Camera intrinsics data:
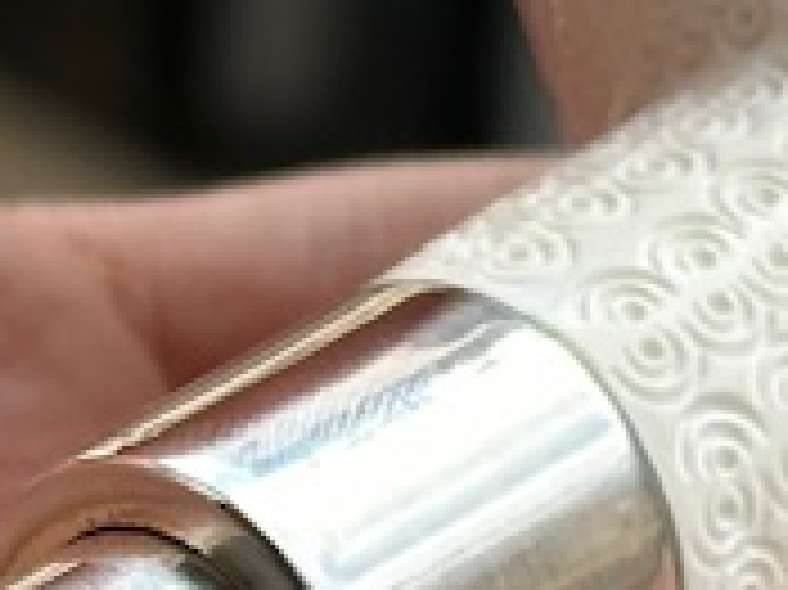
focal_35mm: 352
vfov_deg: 4.2
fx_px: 8007
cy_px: 414
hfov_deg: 5.6
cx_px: -113
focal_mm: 6.86
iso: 64
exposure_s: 1/1095
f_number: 1.78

PROBLEM TO SOLVE
Each record above must be returned exactly as written, with its pictures omitted.

THE COMPLETED TASK
focal_35mm: 352
vfov_deg: 4.2
fx_px: 8007
cy_px: 414
hfov_deg: 5.6
cx_px: -113
focal_mm: 6.86
iso: 64
exposure_s: 1/1095
f_number: 1.78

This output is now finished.